• WHAT TO PRODUCE:
Output the data below exactly, images excluded.

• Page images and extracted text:
******************************

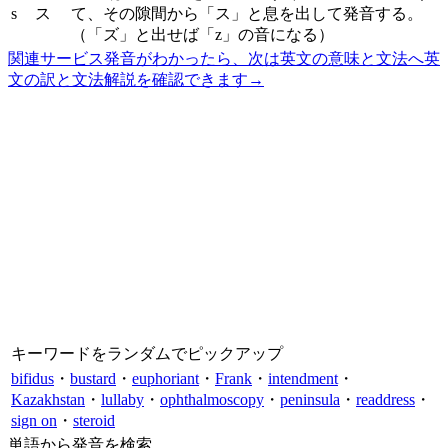
s
ス
て、その隙間から「ス」と息を出して発音する。
（「ズ」と出せば「z」の音になる）
関連サービス
発音がわかったら、次は英文の意味と文法へ
英
文の訳と文法解説を確認できます
→
キーワードをランダムでピックアップ
bifidus
・
bustard
・
euphoriant
・
Frank
・
intendment
・
Kazakhstan
・
lullaby
・
ophthalmoscopy
・
peninsula
・
readdress
・
sign on
・
steroid
単語から発音を検索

******************************

• PROBLEM SOLUTION:
s
ス
て、その隙間から「ス」と息を出して発音する。
（「ズ」と出せば「z」の音になる）
関連サービス
発音がわかったら、次は英文の意味と文法へ
英
文の訳と文法解説を確認できます
→
キーワードをランダムでピックアップ
bifidus
・
bustard
・
euphoriant
・
Frank
・
intendment
・
Kazakhstan
・
lullaby
・
ophthalmoscopy
・
peninsula
・
readdress
・
sign on
・
steroid
単語から発音を検索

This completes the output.